To achieve this we trimmed the libraries that we used posing to us this new challenge of optimization coupled with the pre-existing goals of setting up the frontend, ensuring thorough model testing, and making the ends meet all within a span of two days. The streamlining process involved us going library by library to find the heaviest ones (example, previously used TensorFlow) and find their replacements that pertained to the solution statement of our hack(in case of the TensorFlow example we read about how we could do away with the GPU support that the library inherently came with as Heroku couldn't support this aspect anyway thus, making it pointless to install the mentioned module. More research lead us to the perfect replacement for this-> TensorFlow-CPU).
Accomplishments that we're proud of
The Deep Learning classification model we developed performed a LOT better than any of us had imagined. We tore through research paper after research paper to put together an architecture that suited our needs and we finally succeeded to do so :)
At the time of Medicus' inception, (i.e 2 days ago) we had no idea how to make a python based Deep Learning model work with the asynchronous web framework. Our team consisted of Node.js developers for the backend.
What we learned
Sure, we learned to work with a lot of new technologies like Flask, Tensorflow.js, etc., and learning about different convolutional network architectures and how they impact the model performance. But we strongly believe that the most important thing we learned was that sometimes just giving something a shot, no matter complex it seems at first, can be worth the effort. You can end up creating something novel. Something good for the community!
What's next for Medicus
Currently, due to a hard limit of 500MB set by the free tier of Heroku, we can't afford to save the uploaded X rays. In the future, we plan to allocate some funds towards a cloud storage bucket and store every upload that our user base feeds in. This data can be then used to train and improve our model. We also plan to extend our models. We plan to develop diagnostic tools for melanoma detection, prostate cancer detection, etc.

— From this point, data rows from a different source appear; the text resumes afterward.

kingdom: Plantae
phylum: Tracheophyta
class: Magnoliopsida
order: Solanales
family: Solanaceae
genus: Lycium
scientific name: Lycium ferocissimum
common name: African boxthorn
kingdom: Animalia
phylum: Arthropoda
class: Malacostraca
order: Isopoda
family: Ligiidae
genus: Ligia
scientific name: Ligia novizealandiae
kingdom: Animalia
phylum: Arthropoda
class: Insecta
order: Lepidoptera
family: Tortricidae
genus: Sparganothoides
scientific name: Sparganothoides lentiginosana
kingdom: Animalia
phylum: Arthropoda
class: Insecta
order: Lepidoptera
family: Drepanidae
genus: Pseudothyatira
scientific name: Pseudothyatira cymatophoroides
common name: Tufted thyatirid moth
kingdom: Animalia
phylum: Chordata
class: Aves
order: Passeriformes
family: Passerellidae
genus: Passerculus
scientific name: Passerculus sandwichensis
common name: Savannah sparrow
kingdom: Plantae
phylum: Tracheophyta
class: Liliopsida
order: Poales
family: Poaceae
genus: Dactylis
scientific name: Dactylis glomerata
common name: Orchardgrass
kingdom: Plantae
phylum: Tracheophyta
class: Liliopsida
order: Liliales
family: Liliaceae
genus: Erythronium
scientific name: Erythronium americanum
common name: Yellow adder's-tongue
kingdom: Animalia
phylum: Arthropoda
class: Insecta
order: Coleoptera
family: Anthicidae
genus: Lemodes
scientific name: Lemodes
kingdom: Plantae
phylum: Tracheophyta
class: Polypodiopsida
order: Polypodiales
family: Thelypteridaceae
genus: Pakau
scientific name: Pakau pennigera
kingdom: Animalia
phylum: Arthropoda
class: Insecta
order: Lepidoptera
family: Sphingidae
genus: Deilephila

As of now, we haven't even scratched the surface of what an AI-powered doctor is capable of. The benefits of integrating AI in healthcare are likely to be immense. AI doctors could provide far better and cheaper healthcare for billions of people, particularly for those who currently receive no healthcare at all. Thanks to learning algorithms and biometric sensors, a poor villager in an underdeveloped country might come to enjoy far better healthcare via her smartphone than the richest person in the world gets today from the most advanced urban hospital.
An argument can be raised that in the long, this path could lead to job displacements for the healthcare industry, but looking at the immense improvements AI can offer in the field, it would be madness to block innovation in this area.
After all, what we ultimately ought to protect is humans - not jobs.